The American company expects to report details of more advanced trials later this month and is hoping to apply for emergency authorisation from the US Food and Drug Administration (FDA) soon after.
Writing in the New England Journal of Medicine, an international team of researchers who tested the vaccine in around 800 volunteers said the early-stage trials showed it was safe and probably should work.
The FDA has given emergency use authorisation to the Pfizer-BioNTech and Moderna vaccines which were both about 95% effective in their Phase 3 trials.
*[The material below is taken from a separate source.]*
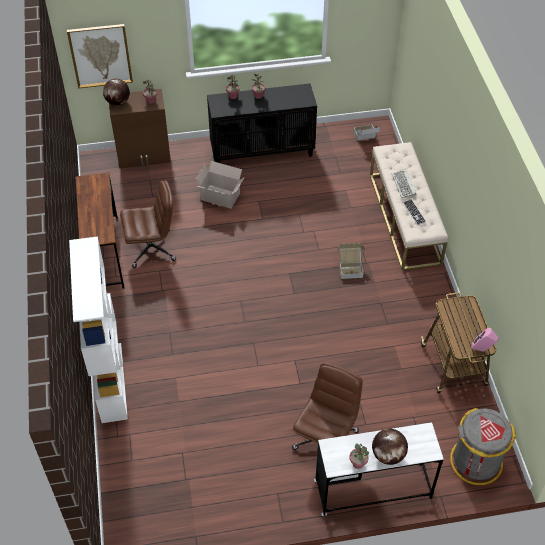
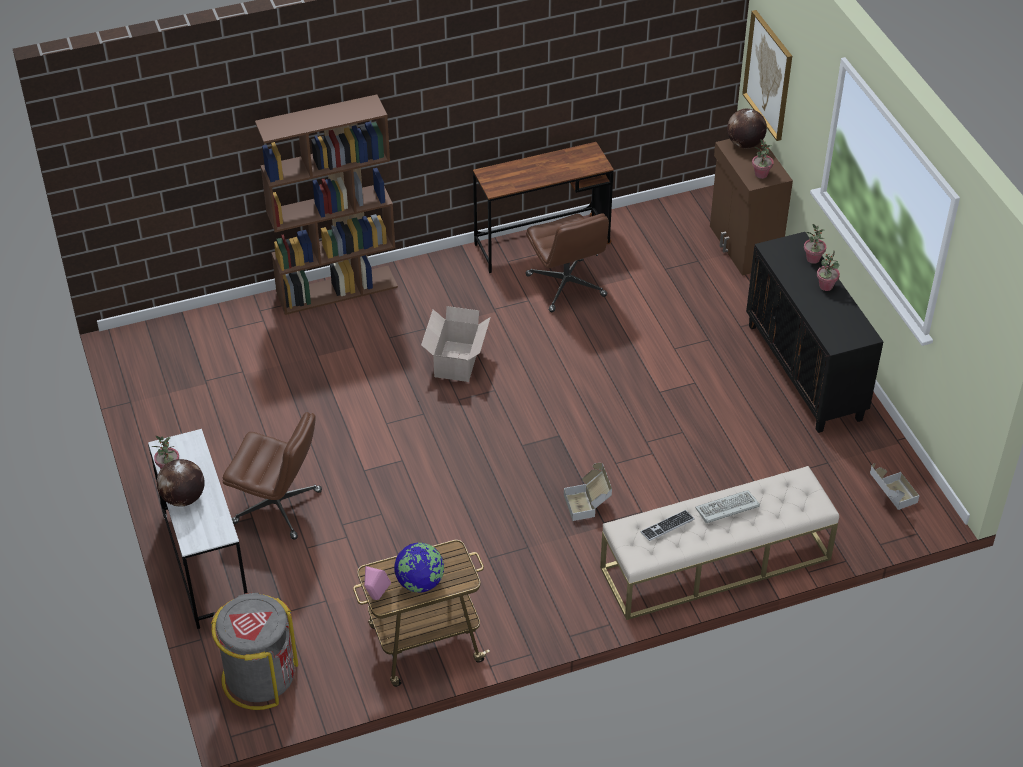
camera: 80 degrees right, 5 degrees down
white bookcase [69,236,128,423] -> brown bookcase [255,94,398,315]
cardboard box [196,161,245,209] -> cardboard box moved to [421,306,491,382]
none -> globe [394,543,444,593]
They use messenger RNA or mRNA, a new vaccine technology.
Johnson & Johnson’s vaccine arm, Janssen, uses a different technique for its vaccine, called for now by its experimental name, Ad26.COV2.S.
It uses a weakened version of a common cold virus called adenovirus 26 to carry genetic material from the virus into the body, prompting human cells to produce pieces of the virus which are then recognised by the immune system.
A company spokesman told CNN, “An efficacious single-dose Covid-19 vaccine has obvious logistic advantages over a two-dose vaccine, especially during a pandemic.”
The company is studying whether a second dose increases efficacy or durability of the immune response.
“If the single-dose vaccine is shown to be safe and effective, the company expects to submit an application for Emergency Use Authorisation with the FDA shortly afterwards, with other regulatory applications around the world to be made subsequently,” Johnson & Johnson said.
All of the companies making coronavirus vaccines have been manufacturing millions of doses even as they test them, so they can roll them straight out should they get FDA and international authorisation.
Johnson & Johnson is contracted to deliver 100 million doses to the US government if it wins EUA from the FDA.